I know that the Arduino can count pulses, and in some modes, it can count very quickly, but can it also count the pulses back down. In other words, if it takes my CNC machine 2000 pulses to move one inch in positive direction and I move 10 inches in that direction, can I now subtract those 20,000 pulses from the count when I move in the opposite direction? And can it be done if the pulse speed is approaching 100 kilohertz?
If the answer is yes, could someone please point me to where I could find code that would produce those results?
Only with 1 signal? Probably not. You need a second signal for direction. For what Arduino? A 16MHz microcontroller maybe can count on 100 kHz, but I'm not sure. Much depends on the program and what else it will do.

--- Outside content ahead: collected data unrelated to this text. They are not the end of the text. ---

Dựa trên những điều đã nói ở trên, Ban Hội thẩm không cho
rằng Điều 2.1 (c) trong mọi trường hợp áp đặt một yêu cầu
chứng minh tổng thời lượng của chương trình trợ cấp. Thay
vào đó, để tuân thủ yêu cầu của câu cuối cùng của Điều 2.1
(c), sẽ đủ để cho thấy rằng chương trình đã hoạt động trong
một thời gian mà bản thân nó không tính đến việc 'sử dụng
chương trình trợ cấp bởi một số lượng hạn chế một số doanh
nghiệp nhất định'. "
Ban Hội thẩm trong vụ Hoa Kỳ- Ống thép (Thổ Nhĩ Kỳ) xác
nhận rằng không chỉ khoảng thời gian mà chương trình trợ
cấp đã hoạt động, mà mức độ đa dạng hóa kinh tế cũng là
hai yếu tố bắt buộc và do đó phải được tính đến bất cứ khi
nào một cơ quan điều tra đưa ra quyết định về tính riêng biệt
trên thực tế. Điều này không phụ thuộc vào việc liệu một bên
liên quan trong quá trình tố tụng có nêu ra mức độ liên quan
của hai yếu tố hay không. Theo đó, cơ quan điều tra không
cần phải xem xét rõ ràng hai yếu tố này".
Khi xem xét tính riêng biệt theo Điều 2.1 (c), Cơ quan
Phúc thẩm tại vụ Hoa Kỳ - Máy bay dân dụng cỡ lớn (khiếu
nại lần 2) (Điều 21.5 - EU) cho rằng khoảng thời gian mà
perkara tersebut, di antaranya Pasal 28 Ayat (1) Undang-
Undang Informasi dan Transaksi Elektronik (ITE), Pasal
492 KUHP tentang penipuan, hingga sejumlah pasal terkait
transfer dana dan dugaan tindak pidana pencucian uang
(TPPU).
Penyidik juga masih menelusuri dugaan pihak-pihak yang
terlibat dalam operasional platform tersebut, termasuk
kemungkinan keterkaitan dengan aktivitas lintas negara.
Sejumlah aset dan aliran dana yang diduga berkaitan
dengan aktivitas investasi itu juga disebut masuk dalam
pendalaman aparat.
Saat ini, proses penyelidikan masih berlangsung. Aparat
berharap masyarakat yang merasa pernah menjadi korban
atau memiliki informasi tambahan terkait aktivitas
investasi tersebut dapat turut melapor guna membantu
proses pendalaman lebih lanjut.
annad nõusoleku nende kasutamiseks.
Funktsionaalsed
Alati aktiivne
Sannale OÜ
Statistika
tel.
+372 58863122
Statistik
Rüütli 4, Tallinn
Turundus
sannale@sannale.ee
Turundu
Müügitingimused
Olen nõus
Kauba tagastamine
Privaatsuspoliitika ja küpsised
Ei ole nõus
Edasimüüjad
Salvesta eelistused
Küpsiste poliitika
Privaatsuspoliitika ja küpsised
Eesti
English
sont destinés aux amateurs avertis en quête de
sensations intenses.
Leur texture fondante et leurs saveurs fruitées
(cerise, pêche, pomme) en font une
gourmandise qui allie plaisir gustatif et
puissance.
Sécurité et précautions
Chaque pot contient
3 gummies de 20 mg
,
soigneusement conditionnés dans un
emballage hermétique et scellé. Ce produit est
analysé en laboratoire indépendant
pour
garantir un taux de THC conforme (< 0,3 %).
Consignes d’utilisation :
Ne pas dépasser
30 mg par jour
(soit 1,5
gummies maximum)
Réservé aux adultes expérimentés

presumably code has a known position and a target position. the sign, +/-, of their difference is the direction to move. each step in that direction either increases or decreases the known position. it stops when the known position == target.
If your Arduino has access to the Step and Direction signals typical of a stepper driver I would use an interrupt for Step and an input pin for Direction. On the Step interrupt, read the Direction pin. One value of Direction means Count Up, the other value means Count Down. The Arduino should be able to easily keep up with 100 kHz. That's 160 instruction cycles. You may need to use Direct Register Access to read the Direction pin fast enough.
Thanks, I have step and direction. It's probably never going to hit 100K but it may come close, probably around 95,000/s. It outputs +5vdc for one direction, 0vdc for the other. My pulse width is 3 microseconds.
I only need it for one axis at a time now and I'm using the Uno, but I do have at ATmega 2560 I would use if it would give me multiple axes.
The pulses do represent movement and I'm not talking about just one move. I want zero the axis, run an entire G-code file, then move the machine back to my zero position and see if the counter will return exactly to Zero.
I never expect the counter to go above probably 480,000 pulses (20' on the long axis) but it may have to go into negative numbers as well.
This will be used for a troubleshooting tool for my machine.
seems you're more concerned with a "count" than a position.
again, presumably there is the current known position and a target position that the controller works to have the same values.
you should be able to specify a target position, the bed should move to that position and then you should be able to specify the "original" position and the bed to return "exactly" to that original position.
you should be able to reset the origin of the bed to anything you want.